El documento citado de Juan Pablo II también es importante a la hora de fijar la situación de la Iglesia durante el período que dura la sede vacante y en el que rige el principio “nihil innovetur” (que no se innove nada). El gobierno de la Iglesia queda confiado al Colegio de los Cardenales solamente para el despacho de los asuntos ordinarios o de los inaplazables y para la preparación de todo lo necesario para la elección del nuevo Pontífice. El artículo 1 de UDC precisa:
«Mientras está vacante la Sede Apostólica, el Colegio de los Cardenales no tiene ninguna potestad o jurisdicción sobre las cuestiones que corresponden al Sumo Pontífice en vida o en el ejercicio de las funciones de su misión; todas estas cuestiones deben quedar reservadas exclusivamente al futuro Pontífice. Declaro, por lo tanto, inválido y nulo cualquier acto de potestad o de jurisdicción correspondiente al Romano Pontífice mientras vive o en el ejercicio de las funciones de su misión, que el Colegio mismo de los Cardenales decidiese ejercer, si no es en la medida expresamente consentida en esta Constitución».
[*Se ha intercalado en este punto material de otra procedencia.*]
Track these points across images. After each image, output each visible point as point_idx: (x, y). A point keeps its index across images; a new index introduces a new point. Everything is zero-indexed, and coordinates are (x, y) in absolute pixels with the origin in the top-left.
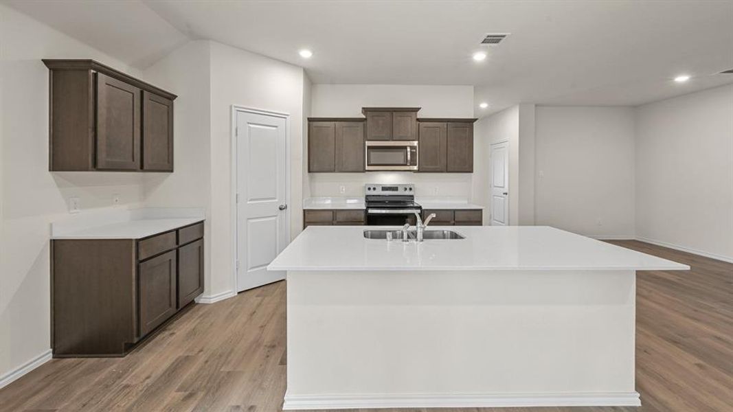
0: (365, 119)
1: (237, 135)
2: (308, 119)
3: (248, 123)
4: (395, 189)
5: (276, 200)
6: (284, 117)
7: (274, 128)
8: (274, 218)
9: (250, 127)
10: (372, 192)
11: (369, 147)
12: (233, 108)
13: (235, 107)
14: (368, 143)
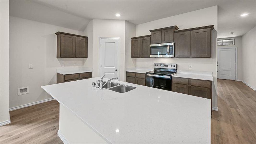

El proceso de elección de un nuevo pontífice termina cuando se produce la aceptación, proclamación e inicio del ministerio del nuevo Pontífice (arts. 87-92). Unos días después de la elección, el nuevo Papa celebra una Misa de inauguración del pontificado. Hasta fechas no muy lejanas el nuevo Papa era coronado con la tiara pontificia en esta Misa. Desde Juan Pablo I (1978) el acto central ha sido la imposición del Palio arzobispal.